My java from the command line is horrendous, but from what I understand, the first part tells the command line it's a java file to look for, the second part says what it is about to search for, the third part says where, the fourth part says what operation should be invoked, and -console says when you run the engine, pop-up the console (for mac users like me, this last part was crucial because shy of shutting down the terminal, I have no other way of telling the Grinder engine to stop grinding.

It was also important that I set my browser's proxy configuration to run through 8001, so I made my changes to the settings and now, every page loaded horrendously slow, but grinder was spitting out all the data I needed.  (I tried to upload the image, but couldn't get it out...sorry).

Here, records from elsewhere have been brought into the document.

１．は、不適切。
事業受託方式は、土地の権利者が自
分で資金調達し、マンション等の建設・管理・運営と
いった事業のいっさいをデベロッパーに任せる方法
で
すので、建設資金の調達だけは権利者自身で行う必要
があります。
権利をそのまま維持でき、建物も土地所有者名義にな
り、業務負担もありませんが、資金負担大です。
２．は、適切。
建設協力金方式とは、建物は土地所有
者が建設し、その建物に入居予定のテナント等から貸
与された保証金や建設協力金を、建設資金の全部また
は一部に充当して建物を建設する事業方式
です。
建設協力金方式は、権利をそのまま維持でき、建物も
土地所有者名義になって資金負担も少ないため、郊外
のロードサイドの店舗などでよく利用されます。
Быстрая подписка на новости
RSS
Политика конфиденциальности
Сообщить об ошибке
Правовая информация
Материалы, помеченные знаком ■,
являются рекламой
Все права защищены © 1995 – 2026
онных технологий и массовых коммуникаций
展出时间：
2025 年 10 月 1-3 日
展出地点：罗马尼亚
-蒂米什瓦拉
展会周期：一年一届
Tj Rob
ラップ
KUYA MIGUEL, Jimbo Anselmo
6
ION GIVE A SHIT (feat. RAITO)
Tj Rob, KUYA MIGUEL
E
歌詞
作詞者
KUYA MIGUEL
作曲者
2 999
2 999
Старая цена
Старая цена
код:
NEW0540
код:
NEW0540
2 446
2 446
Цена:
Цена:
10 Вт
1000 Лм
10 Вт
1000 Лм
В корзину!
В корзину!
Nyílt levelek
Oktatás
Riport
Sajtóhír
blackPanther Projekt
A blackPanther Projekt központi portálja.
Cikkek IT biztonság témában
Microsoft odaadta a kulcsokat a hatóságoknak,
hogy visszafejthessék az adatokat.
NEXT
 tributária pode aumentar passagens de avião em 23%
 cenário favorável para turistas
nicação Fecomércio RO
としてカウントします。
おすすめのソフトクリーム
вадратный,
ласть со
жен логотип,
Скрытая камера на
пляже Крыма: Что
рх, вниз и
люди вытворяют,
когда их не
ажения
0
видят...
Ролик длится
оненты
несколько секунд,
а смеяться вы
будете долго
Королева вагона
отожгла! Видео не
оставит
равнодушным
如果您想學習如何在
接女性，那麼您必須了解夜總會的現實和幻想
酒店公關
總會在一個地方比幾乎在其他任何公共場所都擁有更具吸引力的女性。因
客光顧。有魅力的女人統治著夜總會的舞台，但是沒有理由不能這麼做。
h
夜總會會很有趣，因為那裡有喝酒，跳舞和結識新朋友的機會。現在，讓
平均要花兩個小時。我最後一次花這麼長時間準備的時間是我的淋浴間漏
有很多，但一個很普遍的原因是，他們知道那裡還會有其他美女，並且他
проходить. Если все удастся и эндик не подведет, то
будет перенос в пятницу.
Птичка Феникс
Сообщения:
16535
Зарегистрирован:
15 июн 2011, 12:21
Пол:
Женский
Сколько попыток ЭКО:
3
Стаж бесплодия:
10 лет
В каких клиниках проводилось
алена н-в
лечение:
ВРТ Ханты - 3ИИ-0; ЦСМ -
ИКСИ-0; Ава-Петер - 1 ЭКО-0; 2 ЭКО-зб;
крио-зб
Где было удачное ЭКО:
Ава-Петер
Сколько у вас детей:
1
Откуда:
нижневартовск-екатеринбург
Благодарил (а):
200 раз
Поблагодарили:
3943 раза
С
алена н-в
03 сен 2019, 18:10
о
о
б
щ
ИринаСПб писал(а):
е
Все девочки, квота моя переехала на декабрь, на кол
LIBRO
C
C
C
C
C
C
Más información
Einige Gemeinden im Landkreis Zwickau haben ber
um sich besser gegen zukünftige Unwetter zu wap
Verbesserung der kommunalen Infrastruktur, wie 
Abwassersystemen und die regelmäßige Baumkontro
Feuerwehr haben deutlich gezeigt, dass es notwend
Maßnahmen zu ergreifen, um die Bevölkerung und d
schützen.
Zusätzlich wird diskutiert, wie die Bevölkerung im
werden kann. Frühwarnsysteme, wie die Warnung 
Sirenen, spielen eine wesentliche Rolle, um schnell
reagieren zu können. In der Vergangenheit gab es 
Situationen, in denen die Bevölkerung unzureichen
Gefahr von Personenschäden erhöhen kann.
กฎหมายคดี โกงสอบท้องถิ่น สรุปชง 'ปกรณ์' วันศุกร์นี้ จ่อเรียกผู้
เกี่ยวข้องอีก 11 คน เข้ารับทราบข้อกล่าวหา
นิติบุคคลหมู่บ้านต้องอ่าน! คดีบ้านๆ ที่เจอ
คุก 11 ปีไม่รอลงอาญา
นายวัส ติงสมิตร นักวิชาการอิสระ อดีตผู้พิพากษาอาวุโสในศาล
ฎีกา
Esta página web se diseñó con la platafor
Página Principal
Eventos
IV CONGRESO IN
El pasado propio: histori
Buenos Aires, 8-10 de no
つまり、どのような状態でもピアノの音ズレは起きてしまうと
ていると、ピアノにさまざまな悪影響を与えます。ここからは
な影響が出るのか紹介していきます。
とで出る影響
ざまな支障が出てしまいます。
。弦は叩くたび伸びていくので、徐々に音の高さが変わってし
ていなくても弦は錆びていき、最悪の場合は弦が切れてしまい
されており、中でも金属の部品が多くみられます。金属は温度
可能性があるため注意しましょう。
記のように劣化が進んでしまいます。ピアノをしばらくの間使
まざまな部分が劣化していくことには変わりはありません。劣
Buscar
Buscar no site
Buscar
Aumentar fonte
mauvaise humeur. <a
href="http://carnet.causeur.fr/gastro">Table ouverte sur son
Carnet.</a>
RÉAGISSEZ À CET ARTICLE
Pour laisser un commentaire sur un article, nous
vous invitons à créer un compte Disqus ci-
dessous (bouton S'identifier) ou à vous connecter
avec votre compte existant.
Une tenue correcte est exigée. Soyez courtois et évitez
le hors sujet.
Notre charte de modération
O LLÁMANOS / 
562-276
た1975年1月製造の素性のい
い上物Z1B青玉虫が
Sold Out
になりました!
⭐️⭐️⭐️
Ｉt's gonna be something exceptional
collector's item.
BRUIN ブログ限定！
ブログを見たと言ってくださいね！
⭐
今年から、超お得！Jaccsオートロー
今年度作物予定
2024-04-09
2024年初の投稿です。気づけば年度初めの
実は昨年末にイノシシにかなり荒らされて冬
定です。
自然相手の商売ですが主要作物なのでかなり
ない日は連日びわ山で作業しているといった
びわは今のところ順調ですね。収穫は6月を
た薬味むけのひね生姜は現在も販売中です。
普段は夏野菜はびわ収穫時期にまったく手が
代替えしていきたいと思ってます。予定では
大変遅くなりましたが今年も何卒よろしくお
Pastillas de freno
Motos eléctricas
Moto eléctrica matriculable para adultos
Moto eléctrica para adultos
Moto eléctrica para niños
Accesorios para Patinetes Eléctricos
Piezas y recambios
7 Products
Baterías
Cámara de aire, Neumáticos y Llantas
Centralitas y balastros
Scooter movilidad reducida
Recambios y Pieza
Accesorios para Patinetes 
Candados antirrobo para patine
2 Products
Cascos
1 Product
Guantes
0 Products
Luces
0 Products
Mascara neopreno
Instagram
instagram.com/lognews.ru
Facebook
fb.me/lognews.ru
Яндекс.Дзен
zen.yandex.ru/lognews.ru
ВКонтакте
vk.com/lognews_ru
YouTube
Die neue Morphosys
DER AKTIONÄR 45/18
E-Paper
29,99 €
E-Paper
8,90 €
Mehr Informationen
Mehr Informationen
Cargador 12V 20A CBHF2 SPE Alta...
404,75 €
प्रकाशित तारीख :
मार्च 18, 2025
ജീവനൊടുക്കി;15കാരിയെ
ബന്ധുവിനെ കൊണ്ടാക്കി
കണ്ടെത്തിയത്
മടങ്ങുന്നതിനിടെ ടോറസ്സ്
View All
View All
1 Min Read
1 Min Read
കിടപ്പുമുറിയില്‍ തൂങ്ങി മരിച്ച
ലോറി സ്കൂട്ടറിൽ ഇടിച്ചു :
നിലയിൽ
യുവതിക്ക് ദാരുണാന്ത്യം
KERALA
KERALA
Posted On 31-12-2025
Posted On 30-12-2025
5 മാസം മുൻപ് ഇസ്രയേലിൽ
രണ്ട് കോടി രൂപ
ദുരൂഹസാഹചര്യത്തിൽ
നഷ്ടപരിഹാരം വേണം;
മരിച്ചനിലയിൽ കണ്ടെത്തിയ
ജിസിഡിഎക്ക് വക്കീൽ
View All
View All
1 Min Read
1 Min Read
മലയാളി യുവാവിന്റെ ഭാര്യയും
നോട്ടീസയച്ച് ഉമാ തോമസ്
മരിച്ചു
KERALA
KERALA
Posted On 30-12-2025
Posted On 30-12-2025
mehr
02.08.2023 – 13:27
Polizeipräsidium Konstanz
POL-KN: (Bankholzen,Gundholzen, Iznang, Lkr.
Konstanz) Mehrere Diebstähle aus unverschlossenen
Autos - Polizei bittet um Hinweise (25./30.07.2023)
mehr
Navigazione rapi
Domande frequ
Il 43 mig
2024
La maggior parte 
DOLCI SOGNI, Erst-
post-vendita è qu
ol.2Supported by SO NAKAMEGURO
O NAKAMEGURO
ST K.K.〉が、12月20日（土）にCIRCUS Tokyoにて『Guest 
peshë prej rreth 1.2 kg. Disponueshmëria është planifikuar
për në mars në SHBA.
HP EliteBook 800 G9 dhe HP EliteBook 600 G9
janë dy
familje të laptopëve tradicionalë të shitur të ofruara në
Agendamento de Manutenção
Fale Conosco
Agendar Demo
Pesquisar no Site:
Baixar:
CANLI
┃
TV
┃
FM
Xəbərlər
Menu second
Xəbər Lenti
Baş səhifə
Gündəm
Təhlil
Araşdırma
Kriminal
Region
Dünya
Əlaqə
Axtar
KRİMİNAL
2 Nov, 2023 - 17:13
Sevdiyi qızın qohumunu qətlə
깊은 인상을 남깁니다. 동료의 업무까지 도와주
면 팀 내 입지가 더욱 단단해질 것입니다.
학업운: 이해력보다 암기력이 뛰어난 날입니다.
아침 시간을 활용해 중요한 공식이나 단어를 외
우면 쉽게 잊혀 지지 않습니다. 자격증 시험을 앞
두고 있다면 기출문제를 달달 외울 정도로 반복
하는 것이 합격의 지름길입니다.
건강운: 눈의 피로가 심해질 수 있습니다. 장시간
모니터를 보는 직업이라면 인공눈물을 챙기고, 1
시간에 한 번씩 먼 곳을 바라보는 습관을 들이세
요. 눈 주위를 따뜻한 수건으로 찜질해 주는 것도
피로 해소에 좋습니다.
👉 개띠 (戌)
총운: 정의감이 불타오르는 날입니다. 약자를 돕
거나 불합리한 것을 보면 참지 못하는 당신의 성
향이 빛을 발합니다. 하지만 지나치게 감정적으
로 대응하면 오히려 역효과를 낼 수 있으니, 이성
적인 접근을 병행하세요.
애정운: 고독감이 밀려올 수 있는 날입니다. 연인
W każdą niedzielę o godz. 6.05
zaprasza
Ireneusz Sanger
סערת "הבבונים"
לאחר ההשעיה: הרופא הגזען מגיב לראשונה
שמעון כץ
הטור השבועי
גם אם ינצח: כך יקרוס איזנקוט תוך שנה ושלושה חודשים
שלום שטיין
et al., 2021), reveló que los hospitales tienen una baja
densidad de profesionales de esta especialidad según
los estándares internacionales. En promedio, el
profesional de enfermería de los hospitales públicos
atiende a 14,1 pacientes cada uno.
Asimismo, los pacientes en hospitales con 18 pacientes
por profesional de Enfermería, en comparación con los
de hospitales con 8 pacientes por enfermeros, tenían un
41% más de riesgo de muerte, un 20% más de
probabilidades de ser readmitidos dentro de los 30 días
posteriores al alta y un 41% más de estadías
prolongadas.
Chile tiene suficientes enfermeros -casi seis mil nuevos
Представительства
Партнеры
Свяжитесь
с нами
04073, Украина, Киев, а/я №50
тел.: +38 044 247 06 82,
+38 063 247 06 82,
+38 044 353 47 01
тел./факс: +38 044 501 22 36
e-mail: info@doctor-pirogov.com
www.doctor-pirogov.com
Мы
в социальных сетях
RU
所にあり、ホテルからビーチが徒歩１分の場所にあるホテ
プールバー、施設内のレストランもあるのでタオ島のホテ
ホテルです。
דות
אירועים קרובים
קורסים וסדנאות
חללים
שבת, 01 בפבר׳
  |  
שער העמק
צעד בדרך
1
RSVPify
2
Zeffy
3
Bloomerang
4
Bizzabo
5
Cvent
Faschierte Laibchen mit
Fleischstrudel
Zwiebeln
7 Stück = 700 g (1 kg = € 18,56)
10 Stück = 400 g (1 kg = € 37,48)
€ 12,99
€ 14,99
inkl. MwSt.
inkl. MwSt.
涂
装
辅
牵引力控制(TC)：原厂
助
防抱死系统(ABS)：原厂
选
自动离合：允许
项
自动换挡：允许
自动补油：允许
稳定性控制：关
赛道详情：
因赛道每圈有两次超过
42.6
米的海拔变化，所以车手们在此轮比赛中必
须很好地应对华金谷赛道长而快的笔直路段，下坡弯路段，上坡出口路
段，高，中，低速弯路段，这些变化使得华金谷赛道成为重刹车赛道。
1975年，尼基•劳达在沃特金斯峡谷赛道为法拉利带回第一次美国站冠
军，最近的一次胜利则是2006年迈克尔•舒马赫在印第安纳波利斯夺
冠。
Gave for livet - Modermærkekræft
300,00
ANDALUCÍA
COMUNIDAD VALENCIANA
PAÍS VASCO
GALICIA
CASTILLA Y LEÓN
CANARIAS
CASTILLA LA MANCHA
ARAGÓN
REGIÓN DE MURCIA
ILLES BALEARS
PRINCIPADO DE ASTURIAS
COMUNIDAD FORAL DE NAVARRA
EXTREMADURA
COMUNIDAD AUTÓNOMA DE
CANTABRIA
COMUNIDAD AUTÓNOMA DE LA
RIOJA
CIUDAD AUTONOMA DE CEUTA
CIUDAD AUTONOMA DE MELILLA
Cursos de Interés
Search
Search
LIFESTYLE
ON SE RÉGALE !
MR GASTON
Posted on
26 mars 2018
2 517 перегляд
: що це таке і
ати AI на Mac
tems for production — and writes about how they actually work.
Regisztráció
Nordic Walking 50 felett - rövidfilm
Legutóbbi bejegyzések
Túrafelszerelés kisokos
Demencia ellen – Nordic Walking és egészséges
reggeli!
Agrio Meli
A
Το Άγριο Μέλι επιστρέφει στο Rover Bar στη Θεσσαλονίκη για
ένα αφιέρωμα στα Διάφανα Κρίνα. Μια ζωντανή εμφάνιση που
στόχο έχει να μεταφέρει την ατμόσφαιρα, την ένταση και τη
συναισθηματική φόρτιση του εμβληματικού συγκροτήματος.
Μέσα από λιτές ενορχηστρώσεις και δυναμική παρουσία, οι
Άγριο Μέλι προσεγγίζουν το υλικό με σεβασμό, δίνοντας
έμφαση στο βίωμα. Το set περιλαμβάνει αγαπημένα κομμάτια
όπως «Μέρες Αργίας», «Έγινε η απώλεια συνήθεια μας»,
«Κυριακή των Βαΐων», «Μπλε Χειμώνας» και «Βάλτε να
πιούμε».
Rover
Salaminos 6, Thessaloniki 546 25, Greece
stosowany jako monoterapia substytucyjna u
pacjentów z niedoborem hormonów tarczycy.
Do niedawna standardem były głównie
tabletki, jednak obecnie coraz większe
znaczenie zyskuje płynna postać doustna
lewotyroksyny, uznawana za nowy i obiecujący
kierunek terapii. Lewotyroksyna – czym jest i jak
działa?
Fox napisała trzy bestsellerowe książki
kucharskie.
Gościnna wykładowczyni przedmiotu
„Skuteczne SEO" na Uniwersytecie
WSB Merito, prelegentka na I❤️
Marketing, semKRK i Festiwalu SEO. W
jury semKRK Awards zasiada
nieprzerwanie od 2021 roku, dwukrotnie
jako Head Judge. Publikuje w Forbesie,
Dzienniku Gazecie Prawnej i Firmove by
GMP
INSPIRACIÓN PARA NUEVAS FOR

Now I had access to everything I was posting across the wire and what it looked like.  Grinder has many other important features than just watching your internet traffic.  It can help you record user actions to make test scripts for testing network traffic.  It comes w/ an awesome library of test scripts (and if you look hard enough can find some really funny comments)

Anyways, before I completely sign off on Grinder as being the only tool to use, I'll mention briefly another tool (you have to pay for) that is quite nice.  It's called Charles, and I must say it does a pretty good job of telling me what resources are being called too often, and does a pretty good job of interpreting AMF.  It isn't perfect, doesn't have all the flexibility of Grinder, but again, I didn't pay for it, I just tested it out.